* THE EXERCISE *
Copy the following lines without changing anything.
•••
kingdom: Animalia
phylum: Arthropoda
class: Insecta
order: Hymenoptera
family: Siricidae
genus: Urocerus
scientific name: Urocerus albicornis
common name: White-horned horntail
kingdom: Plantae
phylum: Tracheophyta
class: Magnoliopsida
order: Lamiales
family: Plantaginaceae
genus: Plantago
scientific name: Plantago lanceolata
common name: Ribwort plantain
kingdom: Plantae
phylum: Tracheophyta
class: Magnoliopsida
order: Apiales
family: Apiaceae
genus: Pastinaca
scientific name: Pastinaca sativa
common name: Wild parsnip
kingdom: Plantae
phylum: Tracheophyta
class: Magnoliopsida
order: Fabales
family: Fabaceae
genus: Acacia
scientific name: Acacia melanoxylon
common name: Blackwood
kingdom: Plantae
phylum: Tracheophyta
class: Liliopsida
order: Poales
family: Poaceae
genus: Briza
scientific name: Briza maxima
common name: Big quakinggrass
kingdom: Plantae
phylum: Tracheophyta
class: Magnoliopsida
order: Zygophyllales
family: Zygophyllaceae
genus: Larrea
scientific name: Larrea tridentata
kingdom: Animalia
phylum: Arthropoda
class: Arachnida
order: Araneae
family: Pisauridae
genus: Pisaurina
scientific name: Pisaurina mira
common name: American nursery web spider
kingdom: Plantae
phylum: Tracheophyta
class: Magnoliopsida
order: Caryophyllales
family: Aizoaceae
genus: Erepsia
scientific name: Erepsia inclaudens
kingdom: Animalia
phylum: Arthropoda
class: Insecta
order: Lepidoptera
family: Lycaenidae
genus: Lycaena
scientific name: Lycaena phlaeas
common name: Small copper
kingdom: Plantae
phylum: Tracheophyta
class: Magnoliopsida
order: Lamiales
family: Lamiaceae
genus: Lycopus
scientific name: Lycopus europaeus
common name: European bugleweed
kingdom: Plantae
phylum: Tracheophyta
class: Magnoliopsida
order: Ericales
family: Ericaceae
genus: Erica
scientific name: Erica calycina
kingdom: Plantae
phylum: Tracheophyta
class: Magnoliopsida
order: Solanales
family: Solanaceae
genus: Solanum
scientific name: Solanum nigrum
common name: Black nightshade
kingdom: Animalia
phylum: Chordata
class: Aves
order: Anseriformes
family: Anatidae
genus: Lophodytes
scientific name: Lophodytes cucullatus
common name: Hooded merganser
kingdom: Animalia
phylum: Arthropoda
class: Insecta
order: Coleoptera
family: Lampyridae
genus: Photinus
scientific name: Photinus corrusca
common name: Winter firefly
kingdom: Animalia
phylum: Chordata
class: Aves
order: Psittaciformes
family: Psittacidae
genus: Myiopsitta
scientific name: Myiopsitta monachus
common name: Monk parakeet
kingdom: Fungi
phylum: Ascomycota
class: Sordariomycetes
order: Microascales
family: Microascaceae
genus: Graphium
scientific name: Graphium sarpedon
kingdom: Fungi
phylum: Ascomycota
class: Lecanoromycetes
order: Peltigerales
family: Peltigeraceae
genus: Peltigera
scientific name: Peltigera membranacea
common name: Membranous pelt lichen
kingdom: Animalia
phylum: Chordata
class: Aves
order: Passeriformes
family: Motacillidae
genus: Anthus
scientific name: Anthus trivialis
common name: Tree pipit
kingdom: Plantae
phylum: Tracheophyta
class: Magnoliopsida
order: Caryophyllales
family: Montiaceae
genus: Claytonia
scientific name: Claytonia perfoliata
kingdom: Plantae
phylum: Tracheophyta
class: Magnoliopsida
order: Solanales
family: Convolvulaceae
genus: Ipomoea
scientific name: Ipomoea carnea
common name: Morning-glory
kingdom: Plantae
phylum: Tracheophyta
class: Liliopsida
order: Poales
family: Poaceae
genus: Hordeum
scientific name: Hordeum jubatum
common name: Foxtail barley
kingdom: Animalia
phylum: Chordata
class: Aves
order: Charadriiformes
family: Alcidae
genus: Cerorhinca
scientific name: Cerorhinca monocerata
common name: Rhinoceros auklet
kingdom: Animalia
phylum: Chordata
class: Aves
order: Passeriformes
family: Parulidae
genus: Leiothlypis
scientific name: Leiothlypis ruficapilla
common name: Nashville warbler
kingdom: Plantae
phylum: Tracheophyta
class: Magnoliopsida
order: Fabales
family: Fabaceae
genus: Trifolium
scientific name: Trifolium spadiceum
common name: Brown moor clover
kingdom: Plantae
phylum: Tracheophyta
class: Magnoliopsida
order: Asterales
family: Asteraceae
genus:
•••
* SOLVED EXERCISE *
kingdom: Animalia
phylum: Arthropoda
class: Insecta
order: Hymenoptera
family: Siricidae
genus: Urocerus
scientific name: Urocerus albicornis
common name: White-horned horntail
kingdom: Plantae
phylum: Tracheophyta
class: Magnoliopsida
order: Lamiales
family: Plantaginaceae
genus: Plantago
scientific name: Plantago lanceolata
common name: Ribwort plantain
kingdom: Plantae
phylum: Tracheophyta
class: Magnoliopsida
order: Apiales
family: Apiaceae
genus: Pastinaca
scientific name: Pastinaca sativa
common name: Wild parsnip
kingdom: Plantae
phylum: Tracheophyta
class: Magnoliopsida
order: Fabales
family: Fabaceae
genus: Acacia
scientific name: Acacia melanoxylon
common name: Blackwood
kingdom: Plantae
phylum: Tracheophyta
class: Liliopsida
order: Poales
family: Poaceae
genus: Briza
scientific name: Briza maxima
common name: Big quakinggrass
kingdom: Plantae
phylum: Tracheophyta
class: Magnoliopsida
order: Zygophyllales
family: Zygophyllaceae
genus: Larrea
scientific name: Larrea tridentata
kingdom: Animalia
phylum: Arthropoda
class: Arachnida
order: Araneae
family: Pisauridae
genus: Pisaurina
scientific name: Pisaurina mira
common name: American nursery web spider
kingdom: Plantae
phylum: Tracheophyta
class: Magnoliopsida
order: Caryophyllales
family: Aizoaceae
genus: Erepsia
scientific name: Erepsia inclaudens
kingdom: Animalia
phylum: Arthropoda
class: Insecta
order: Lepidoptera
family: Lycaenidae
genus: Lycaena
scientific name: Lycaena phlaeas
common name: Small copper
kingdom: Plantae
phylum: Tracheophyta
class: Magnoliopsida
order: Lamiales
family: Lamiaceae
genus: Lycopus
scientific name: Lycopus europaeus
common name: European bugleweed
kingdom: Plantae
phylum: Tracheophyta
class: Magnoliopsida
order: Ericales
family: Ericaceae
genus: Erica
scientific name: Erica calycina
kingdom: Plantae
phylum: Tracheophyta
class: Magnoliopsida
order: Solanales
family: Solanaceae
genus: Solanum
scientific name: Solanum nigrum
common name: Black nightshade
kingdom: Animalia
phylum: Chordata
class: Aves
order: Anseriformes
family: Anatidae
genus: Lophodytes
scientific name: Lophodytes cucullatus
common name: Hooded merganser
kingdom: Animalia
phylum: Arthropoda
class: Insecta
order: Coleoptera
family: Lampyridae
genus: Photinus
scientific name: Photinus corrusca
common name: Winter firefly
kingdom: Animalia
phylum: Chordata
class: Aves
order: Psittaciformes
family: Psittacidae
genus: Myiopsitta
scientific name: Myiopsitta monachus
common name: Monk parakeet
kingdom: Fungi
phylum: Ascomycota
class: Sordariomycetes
order: Microascales
family: Microascaceae
genus: Graphium
scientific name: Graphium sarpedon
kingdom: Fungi
phylum: Ascomycota
class: Lecanoromycetes
order: Peltigerales
family: Peltigeraceae
genus: Peltigera
scientific name: Peltigera membranacea
common name: Membranous pelt lichen
kingdom: Animalia
phylum: Chordata
class: Aves
order: Passeriformes
family: Motacillidae
genus: Anthus
scientific name: Anthus trivialis
common name: Tree pipit
kingdom: Plantae
phylum: Tracheophyta
class: Magnoliopsida
order: Caryophyllales
family: Montiaceae
genus: Claytonia
scientific name: Claytonia perfoliata
kingdom: Plantae
phylum: Tracheophyta
class: Magnoliopsida
order: Solanales
family: Convolvulaceae
genus: Ipomoea
scientific name: Ipomoea carnea
common name: Morning-glory
kingdom: Plantae
phylum: Tracheophyta
class: Liliopsida
order: Poales
family: Poaceae
genus: Hordeum
scientific name: Hordeum jubatum
common name: Foxtail barley
kingdom: Animalia
phylum: Chordata
class: Aves
order: Charadriiformes
family: Alcidae
genus: Cerorhinca
scientific name: Cerorhinca monocerata
common name: Rhinoceros auklet
kingdom: Animalia
phylum: Chordata
class: Aves
order: Passeriformes
family: Parulidae
genus: Leiothlypis
scientific name: Leiothlypis ruficapilla
common name: Nashville warbler
kingdom: Plantae
phylum: Tracheophyta
class: Magnoliopsida
order: Fabales
family: Fabaceae
genus: Trifolium
scientific name: Trifolium spadiceum
common name: Brown moor clover
kingdom: Plantae
phylum: Tracheophyta
class: Magnoliopsida
order: Asterales
family: Asteraceae
genus:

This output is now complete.